===== Exercise materials
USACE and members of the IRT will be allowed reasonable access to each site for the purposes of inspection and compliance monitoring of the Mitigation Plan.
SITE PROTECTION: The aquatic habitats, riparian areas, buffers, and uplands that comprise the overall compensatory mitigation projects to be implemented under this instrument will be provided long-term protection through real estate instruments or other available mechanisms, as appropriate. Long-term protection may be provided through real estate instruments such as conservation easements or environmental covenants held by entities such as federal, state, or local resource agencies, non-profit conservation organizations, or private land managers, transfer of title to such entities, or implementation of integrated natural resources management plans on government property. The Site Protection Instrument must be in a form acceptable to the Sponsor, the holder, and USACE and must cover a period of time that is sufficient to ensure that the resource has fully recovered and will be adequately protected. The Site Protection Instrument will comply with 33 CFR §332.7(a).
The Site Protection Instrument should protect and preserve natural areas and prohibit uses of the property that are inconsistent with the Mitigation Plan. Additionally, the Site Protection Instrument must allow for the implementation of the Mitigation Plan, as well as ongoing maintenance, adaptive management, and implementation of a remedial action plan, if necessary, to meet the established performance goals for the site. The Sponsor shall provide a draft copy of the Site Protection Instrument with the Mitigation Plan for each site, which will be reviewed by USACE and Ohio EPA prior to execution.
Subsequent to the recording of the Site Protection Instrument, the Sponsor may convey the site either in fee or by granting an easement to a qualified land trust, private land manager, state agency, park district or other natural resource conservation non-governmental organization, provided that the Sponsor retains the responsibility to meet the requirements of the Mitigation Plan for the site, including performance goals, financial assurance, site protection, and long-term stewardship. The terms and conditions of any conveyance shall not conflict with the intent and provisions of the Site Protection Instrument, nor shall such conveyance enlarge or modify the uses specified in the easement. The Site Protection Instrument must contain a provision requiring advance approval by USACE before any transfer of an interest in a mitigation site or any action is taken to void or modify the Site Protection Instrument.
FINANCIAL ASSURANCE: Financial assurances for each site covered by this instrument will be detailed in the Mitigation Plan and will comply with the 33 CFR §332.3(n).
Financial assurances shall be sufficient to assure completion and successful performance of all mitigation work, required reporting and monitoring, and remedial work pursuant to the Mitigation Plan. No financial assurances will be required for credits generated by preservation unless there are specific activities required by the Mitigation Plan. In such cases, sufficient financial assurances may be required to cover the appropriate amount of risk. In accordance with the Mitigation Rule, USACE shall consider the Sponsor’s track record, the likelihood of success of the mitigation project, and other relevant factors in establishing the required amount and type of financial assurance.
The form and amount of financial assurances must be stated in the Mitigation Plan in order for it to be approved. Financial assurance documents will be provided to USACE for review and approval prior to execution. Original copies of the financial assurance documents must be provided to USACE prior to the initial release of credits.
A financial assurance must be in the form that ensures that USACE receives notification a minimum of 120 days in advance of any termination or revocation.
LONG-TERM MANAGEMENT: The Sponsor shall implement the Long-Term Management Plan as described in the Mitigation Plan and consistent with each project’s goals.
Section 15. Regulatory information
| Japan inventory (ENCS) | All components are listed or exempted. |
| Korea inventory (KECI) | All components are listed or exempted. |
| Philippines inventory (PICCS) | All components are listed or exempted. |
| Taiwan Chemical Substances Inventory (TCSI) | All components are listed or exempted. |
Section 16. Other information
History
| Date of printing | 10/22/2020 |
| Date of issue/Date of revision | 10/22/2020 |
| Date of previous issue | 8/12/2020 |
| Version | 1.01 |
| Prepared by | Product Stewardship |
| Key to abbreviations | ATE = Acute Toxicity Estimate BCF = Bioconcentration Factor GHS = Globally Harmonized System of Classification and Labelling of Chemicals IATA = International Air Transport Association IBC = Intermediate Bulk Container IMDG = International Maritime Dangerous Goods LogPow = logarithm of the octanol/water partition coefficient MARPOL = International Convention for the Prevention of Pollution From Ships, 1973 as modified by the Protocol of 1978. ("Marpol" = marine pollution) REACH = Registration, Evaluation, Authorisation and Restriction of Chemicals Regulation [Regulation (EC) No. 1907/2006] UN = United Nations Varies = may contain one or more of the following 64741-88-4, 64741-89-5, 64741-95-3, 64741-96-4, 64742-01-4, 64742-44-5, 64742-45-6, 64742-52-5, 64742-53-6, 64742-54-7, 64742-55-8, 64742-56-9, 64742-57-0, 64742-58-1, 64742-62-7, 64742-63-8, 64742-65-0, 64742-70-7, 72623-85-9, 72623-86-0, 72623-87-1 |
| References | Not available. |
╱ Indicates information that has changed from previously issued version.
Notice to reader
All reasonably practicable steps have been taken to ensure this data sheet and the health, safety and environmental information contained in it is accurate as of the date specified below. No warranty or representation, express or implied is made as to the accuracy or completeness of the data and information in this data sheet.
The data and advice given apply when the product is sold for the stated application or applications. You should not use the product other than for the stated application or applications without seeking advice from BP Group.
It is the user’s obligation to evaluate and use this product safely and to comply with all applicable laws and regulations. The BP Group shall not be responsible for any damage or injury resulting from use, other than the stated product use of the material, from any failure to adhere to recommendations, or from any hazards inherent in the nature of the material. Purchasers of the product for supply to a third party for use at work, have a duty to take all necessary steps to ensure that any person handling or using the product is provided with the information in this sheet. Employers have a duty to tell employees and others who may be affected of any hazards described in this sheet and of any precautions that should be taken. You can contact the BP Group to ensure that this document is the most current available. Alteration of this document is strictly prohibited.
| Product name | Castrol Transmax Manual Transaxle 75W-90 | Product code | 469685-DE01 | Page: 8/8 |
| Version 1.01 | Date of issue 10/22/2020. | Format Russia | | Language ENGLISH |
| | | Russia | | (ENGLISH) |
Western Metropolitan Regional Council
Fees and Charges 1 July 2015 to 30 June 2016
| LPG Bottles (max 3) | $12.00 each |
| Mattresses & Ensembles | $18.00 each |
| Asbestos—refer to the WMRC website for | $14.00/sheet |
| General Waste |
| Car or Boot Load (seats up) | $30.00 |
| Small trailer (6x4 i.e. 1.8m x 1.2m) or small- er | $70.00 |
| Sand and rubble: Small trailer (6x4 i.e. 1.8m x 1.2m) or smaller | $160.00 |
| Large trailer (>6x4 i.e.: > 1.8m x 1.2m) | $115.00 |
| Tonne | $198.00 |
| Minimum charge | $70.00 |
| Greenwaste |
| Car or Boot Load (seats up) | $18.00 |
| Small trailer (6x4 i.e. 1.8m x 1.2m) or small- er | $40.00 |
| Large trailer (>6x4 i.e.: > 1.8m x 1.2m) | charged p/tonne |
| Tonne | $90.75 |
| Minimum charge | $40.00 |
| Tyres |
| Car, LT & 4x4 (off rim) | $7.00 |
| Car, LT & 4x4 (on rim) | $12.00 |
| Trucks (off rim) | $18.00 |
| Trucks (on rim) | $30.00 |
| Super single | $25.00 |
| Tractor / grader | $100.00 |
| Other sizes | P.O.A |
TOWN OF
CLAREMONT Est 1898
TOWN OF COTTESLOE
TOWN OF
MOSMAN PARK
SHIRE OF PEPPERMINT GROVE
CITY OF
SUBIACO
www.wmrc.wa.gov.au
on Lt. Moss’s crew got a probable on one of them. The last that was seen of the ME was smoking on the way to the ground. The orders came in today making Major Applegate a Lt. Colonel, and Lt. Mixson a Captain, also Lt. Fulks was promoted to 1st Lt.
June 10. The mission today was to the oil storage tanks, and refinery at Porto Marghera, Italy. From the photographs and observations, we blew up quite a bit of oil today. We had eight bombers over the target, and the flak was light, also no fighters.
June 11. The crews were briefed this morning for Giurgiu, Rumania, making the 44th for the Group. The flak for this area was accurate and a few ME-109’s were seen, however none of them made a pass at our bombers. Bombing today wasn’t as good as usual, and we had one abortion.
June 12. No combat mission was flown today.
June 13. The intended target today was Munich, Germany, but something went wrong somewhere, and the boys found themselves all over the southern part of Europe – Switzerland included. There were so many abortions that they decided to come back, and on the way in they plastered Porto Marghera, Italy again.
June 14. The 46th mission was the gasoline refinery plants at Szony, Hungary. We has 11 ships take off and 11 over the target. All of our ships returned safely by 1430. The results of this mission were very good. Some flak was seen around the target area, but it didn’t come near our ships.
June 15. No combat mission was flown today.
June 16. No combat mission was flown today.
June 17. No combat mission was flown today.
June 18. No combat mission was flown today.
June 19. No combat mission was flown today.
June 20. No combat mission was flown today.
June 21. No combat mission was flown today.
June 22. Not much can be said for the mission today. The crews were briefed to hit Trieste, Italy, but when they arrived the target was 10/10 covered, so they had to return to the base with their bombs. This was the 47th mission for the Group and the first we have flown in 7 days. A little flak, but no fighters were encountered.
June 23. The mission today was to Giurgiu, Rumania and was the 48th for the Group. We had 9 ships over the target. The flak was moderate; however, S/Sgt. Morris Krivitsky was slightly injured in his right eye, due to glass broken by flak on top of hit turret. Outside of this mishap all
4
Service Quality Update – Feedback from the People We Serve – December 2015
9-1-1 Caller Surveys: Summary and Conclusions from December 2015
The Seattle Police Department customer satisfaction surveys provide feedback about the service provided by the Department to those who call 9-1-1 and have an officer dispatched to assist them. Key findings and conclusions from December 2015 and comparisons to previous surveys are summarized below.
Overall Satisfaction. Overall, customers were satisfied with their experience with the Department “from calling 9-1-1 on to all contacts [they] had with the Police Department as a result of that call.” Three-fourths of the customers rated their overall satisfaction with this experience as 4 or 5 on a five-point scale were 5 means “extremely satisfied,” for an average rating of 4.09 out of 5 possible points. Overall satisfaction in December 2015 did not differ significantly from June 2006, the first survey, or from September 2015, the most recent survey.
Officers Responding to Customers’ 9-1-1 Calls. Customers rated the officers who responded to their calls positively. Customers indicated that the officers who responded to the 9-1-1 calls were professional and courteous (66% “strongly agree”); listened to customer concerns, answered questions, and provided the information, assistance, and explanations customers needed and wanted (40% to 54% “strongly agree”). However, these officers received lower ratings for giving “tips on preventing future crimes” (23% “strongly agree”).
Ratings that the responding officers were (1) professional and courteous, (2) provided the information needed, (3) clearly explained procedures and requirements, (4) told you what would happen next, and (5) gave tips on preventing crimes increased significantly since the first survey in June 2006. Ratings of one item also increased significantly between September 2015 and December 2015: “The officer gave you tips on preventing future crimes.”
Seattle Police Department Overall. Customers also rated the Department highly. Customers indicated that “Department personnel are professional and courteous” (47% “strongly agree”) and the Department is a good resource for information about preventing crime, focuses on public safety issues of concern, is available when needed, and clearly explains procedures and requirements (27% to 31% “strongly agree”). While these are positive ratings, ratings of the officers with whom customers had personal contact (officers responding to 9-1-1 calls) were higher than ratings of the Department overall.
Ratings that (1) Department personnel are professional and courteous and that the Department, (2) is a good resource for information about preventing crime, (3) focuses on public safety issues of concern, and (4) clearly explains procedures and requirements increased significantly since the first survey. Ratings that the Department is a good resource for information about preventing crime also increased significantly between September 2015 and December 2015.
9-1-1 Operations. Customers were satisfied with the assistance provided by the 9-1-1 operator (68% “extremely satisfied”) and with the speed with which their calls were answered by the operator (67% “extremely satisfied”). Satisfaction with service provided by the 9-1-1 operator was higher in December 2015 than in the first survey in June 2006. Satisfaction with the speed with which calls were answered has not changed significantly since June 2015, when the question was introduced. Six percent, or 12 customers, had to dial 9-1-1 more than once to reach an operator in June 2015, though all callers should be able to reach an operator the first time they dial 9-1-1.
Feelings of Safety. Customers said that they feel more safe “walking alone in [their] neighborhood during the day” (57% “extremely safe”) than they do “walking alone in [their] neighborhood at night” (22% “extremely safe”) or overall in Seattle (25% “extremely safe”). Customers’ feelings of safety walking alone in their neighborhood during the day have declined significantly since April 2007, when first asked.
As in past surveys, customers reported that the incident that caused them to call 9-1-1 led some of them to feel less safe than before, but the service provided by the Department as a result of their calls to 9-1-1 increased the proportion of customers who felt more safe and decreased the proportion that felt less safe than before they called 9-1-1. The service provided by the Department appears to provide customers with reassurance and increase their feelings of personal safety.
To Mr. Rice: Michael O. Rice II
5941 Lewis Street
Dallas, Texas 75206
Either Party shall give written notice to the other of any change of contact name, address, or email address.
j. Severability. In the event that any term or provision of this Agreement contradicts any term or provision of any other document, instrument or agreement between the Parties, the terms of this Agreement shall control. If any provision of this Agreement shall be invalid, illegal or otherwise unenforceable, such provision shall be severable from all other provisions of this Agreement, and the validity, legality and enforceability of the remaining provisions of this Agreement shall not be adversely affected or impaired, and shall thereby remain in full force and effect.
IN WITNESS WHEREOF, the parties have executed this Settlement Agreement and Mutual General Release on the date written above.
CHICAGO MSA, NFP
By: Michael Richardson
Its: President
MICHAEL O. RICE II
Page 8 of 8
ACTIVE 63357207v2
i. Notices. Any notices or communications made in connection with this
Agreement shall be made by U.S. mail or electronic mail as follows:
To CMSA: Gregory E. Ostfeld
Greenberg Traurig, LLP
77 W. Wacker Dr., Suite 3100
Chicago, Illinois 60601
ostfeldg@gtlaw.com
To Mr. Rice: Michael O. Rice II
==========
*What the exercise asks*
In the records above, find each line that mentions the word "components", and copy it.

*Completed exercise*
| Japan inventory (ENCS) | All components are listed or exempted. |
| Korea inventory (KECI) | All components are listed or exempted. |
| Philippines inventory (PICCS) | All components are listed or exempted. |
| Taiwan Chemical Substances Inventory (TCSI) | All components are listed or exempted. |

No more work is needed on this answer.